Wednesday, August 22, 2007

Audition thoughts

I didn't get cast in Cat on a Hot Tin Roof. And, personally, I thought I was better than the girl who did get cast. But she was good, so the decision was still safely in the realm of subjectivity. Sometimes, though, talent is not subjective. There are clearly people who are good and people who are not good. And I've been rejected from shows where someone who could not sing and could not act was cast. Those are the ones that I can never quite get over because I can't even begin to understand them. And I'm still kind of bitter and resentful (because I was treated unfairly). So, with Cat on a Hot Tin Roof, I'm a bit grumbly, and I still think I was better, but I recognize that the girl cast was good, so it's just a simple matter of opinion (not insanity).

Last night I auditioned for West Side Story. It went ... okay. Not great because I'm sick — so I didn't sound as good as I could have and I wasn't energized and fully in it. I also messed up the dance audition (which I had done fine up until that point). Oh, well.

Right now I'm mostly focused on trying to be at my best for Urinetown performances, so I'm not really very stressed about auditions. And I keep reminding myself that I'll end up where I need to be, in the situation that's right for me.

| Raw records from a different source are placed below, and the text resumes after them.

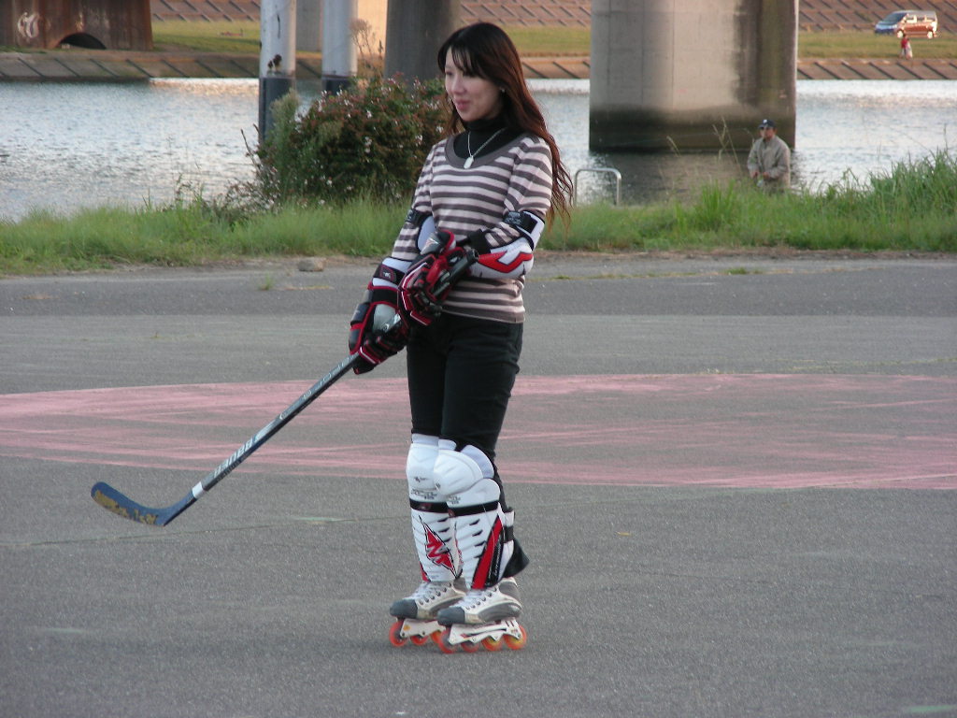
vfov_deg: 6.5
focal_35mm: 230
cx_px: 478
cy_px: 359
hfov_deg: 8.6
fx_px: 6359
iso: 72
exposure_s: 1/59.8
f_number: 3.5
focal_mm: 38.3
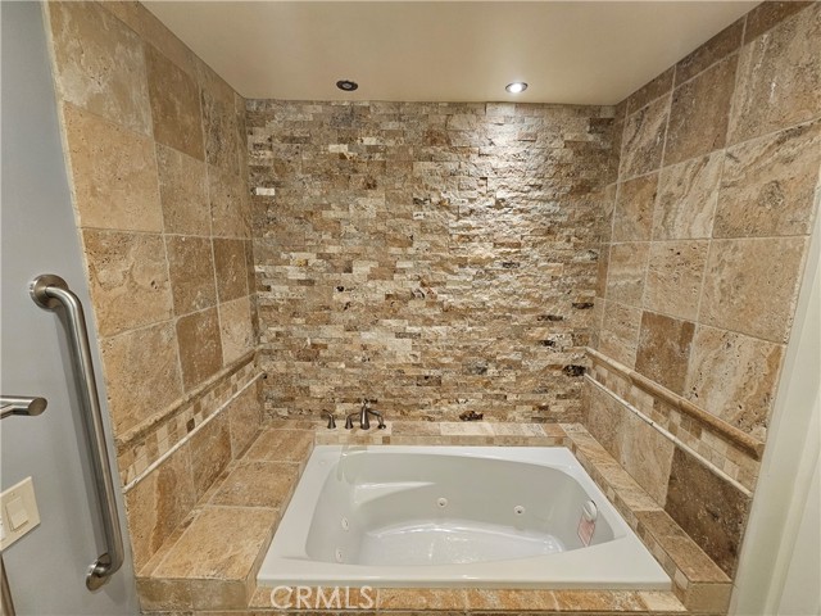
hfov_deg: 106.2
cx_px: 410
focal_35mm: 13
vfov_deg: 89.9
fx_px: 308
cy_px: 308
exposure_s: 1/60
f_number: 2.2
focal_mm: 2.2
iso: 160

A lot of Urinetown folks were at auditions, and that was fun. We root for each other, and we care about each other. So, it made me feel warm and fuzzy that one of the kids thought I would make a great Anita, even if my audition wasn't superb and even if I don't get cast. And he had a phenomenal reading, which was so exciting to see.

It's fun to see other people doing well, especially if they're people you know and like.